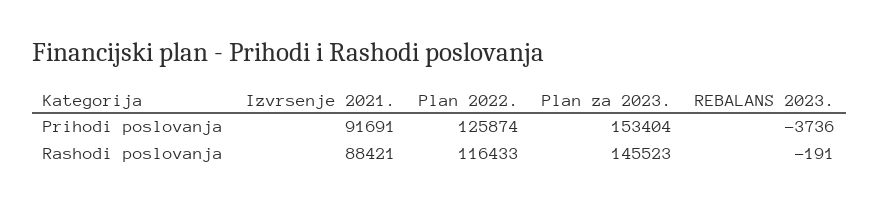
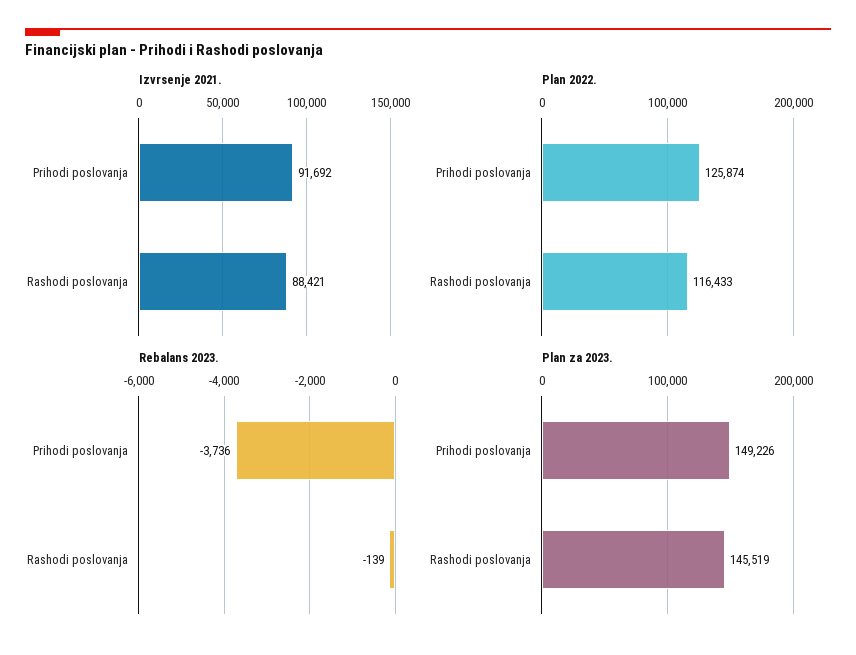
  {
    "Izvrsenje 2021.": {
-     "Prihodi poslovanja": 91691,
+     "Prihodi poslovanja": 91692,
      "Rashodi poslovanja": 88421
    },
    "Plan 2022.": {
      "Prihodi poslovanja": 125874,
      "Rashodi poslovanja": 116433
    },
    "Plan za 2023.": {
-     "Prihodi poslovanja": 153404,
+     "Prihodi poslovanja": 149226,
-     "Rashodi poslovanja": 145523
+     "Rashodi poslovanja": 145519
    },
    "REBALANS 2023.": {
      "Prihodi poslovanja": -3736,
-     "Rashodi poslovanja": -191
+     "Rashodi poslovanja": -139
    }
  }

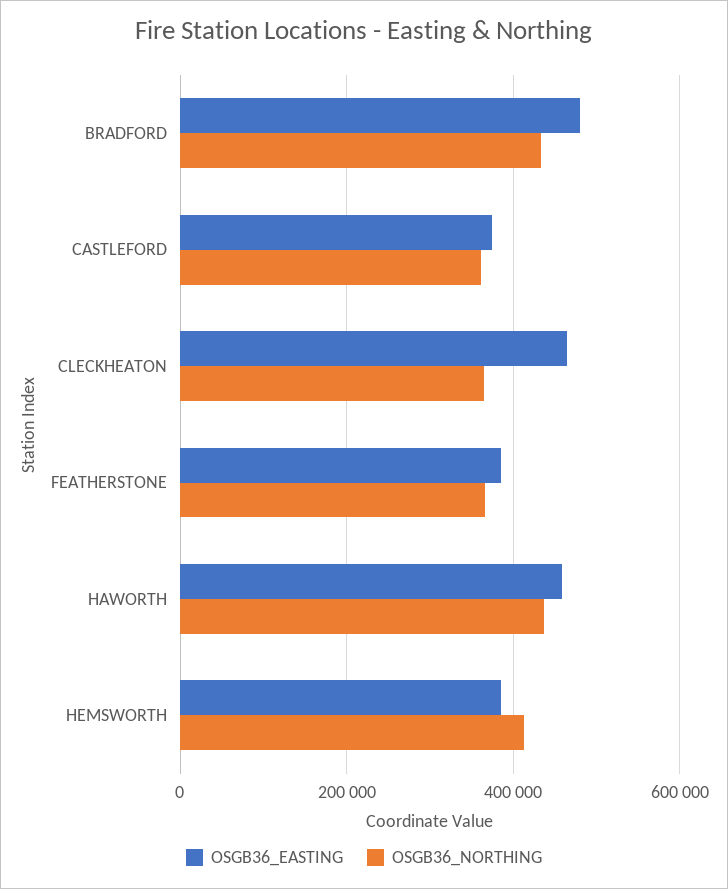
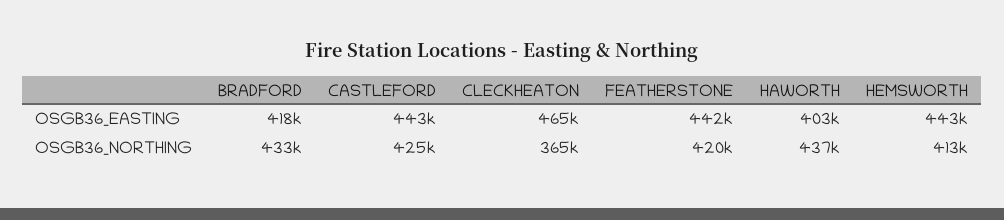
  {
    "OSGB36_EASTING": {
-     "BRADFORD": 480000,
+     "BRADFORD": 418000,
-     "CASTLEFORD": 380000,
+     "CASTLEFORD": 443000,
      "CLECKHEATON": 465000,
-     "FEATHERSTONE": 380000,
+     "FEATHERSTONE": 442000,
-     "HAWORTH": 460000,
+     "HAWORTH": 403000,
-     "HEMSWORTH": 380000
+     "HEMSWORTH": 443000
    },
    "OSGB36_NORTHING": {
      "BRADFORD": 433000,
-     "CASTLEFORD": 360000,
+     "CASTLEFORD": 425000,
      "CLECKHEATON": 365000,
-     "FEATHERSTONE": 360000,
+     "FEATHERSTONE": 420000,
      "HAWORTH": 437000,
      "HEMSWORTH": 413000
    }
  }

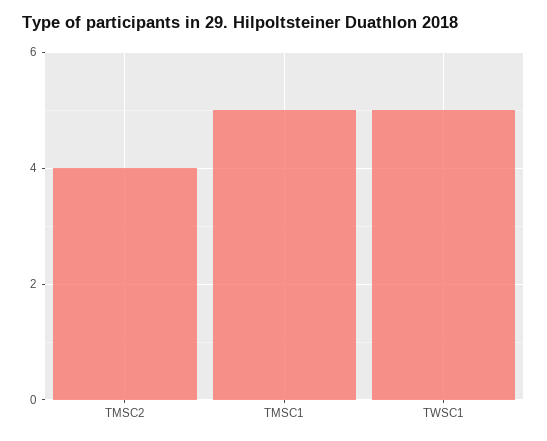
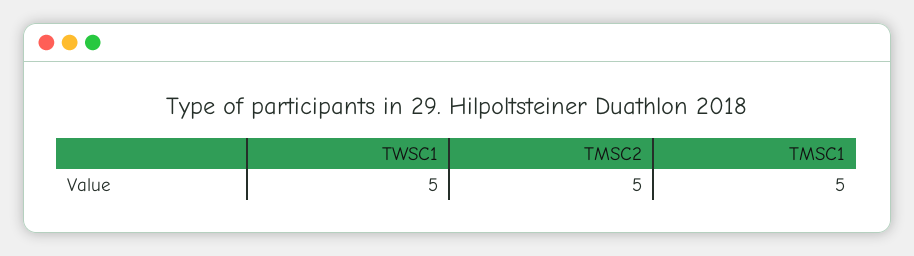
  {
-   "TMSC2": 4,
+   "TMSC2": 5,
    "TMSC1": 5,
    "TWSC1": 5
  }

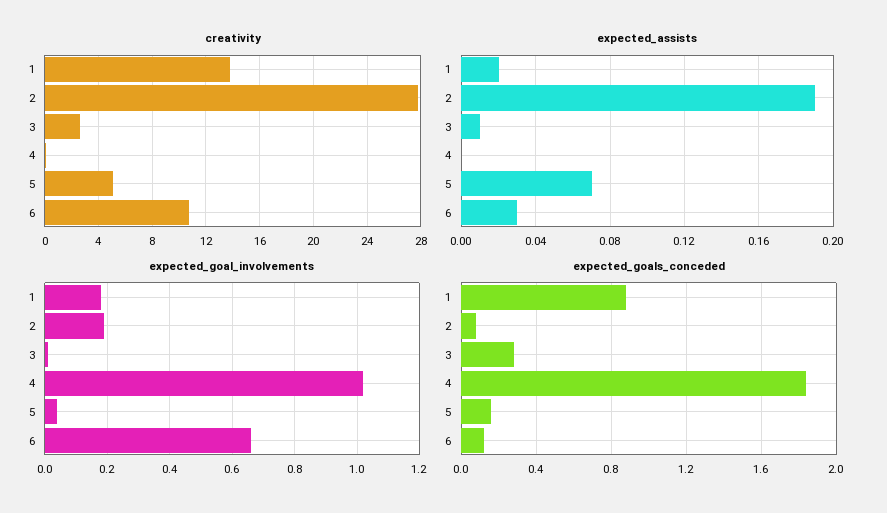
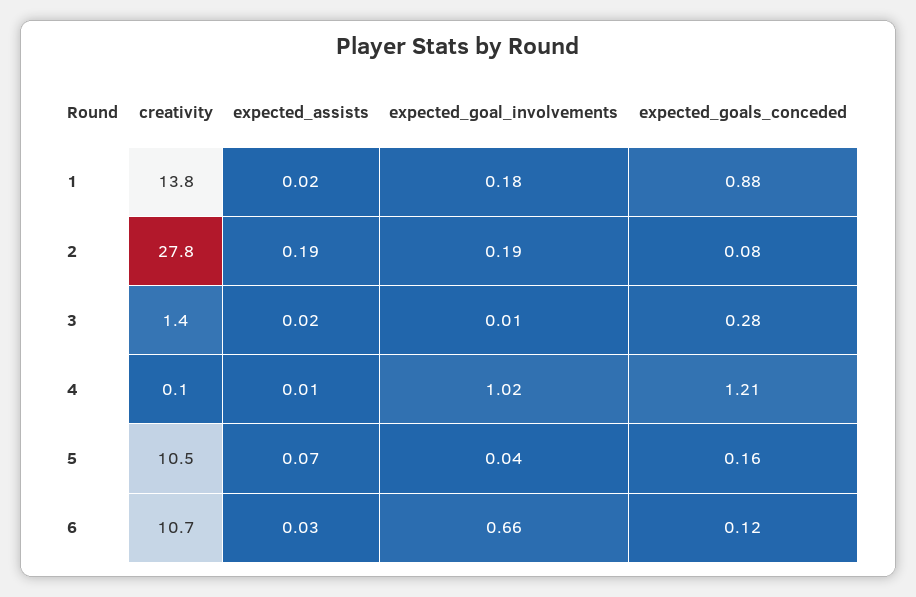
  {
    "creativity": {
      "1": 13.8,
      "2": 27.8,
-     "3": 2.5,
+     "3": 1.4,
      "4": 0.1,
-     "5": 5,
+     "5": 10.5,
      "6": 10.7
    },
    "expected_assists": {
      "1": 0.02,
      "2": 0.19,
-     "3": 0.01,
+     "3": 0.02,
-     "4": 0,
+     "4": 0.01,
      "5": 0.07,
      "6": 0.03
    },
    "expected_goal_involvements": {
      "1": 0.18,
      "2": 0.19,
      "3": 0.01,
      "4": 1.02,
      "5": 0.04,
      "6": 0.66
    },
    "expected_goals_conceded": {
      "1": 0.88,
      "2": 0.08,
      "3": 0.28,
-     "4": 1.85,
+     "4": 1.21,
      "5": 0.16,
      "6": 0.12
    }
  }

-.-.-

» ABOUT THIS EXERCISE: Leave out the pictures and return every record word for word.

» REPLY:
  {
    "Izvrsenje 2021.": {
-     "Prihodi poslovanja": 91691,
+     "Prihodi poslovanja": 91692,
      "Rashodi poslovanja": 88421
    },
    "Plan 2022.": {
      "Prihodi poslovanja": 125874,
      "Rashodi poslovanja": 116433
    },
    "Plan za 2023.": {
-     "Prihodi poslovanja": 153404,
+     "Prihodi poslovanja": 149226,
-     "Rashodi poslovanja": 145523
+     "Rashodi poslovanja": 145519
    },
    "REBALANS 2023.": {
      "Prihodi poslovanja": -3736,
-     "Rashodi poslovanja": -191
+     "Rashodi poslovanja": -139
    }
  }

  {
    "OSGB36_EASTING": {
-     "BRADFORD": 480000,
+     "BRADFORD": 418000,
-     "CASTLEFORD": 380000,
+     "CASTLEFORD": 443000,
      "CLECKHEATON": 465000,
-     "FEATHERSTONE": 380000,
+     "FEATHERSTONE": 442000,
-     "HAWORTH": 460000,
+     "HAWORTH": 403000,
-     "HEMSWORTH": 380000
+     "HEMSWORTH": 443000
    },
    "OSGB36_NORTHING": {
      "BRADFORD": 433000,
-     "CASTLEFORD": 360000,
+     "CASTLEFORD": 425000,
      "CLECKHEATON": 365000,
-     "FEATHERSTONE": 360000,
+     "FEATHERSTONE": 420000,
      "HAWORTH": 437000,
      "HEMSWORTH": 413000
    }
  }

  {
-   "TMSC2": 4,
+   "TMSC2": 5,
    "TMSC1": 5,
    "TWSC1": 5
  }

  {
    "creativity": {
      "1": 13.8,
      "2": 27.8,
-     "3": 2.5,
+     "3": 1.4,
      "4": 0.1,
-     "5": 5,
+     "5": 10.5,
      "6": 10.7
    },
    "expected_assists": {
      "1": 0.02,
      "2": 0.19,
-     "3": 0.01,
+     "3": 0.02,
-     "4": 0,
+     "4": 0.01,
      "5": 0.07,
      "6": 0.03
    },
    "expected_goal_involvements": {
      "1": 0.18,
      "2": 0.19,
      "3": 0.01,
      "4": 1.02,
      "5": 0.04,
      "6": 0.66
    },
    "expected_goals_conceded": {
      "1": 0.88,
      "2": 0.08,
      "3": 0.28,
-     "4": 1.85,
+     "4": 1.21,
      "5": 0.16,
      "6": 0.12
    }
  }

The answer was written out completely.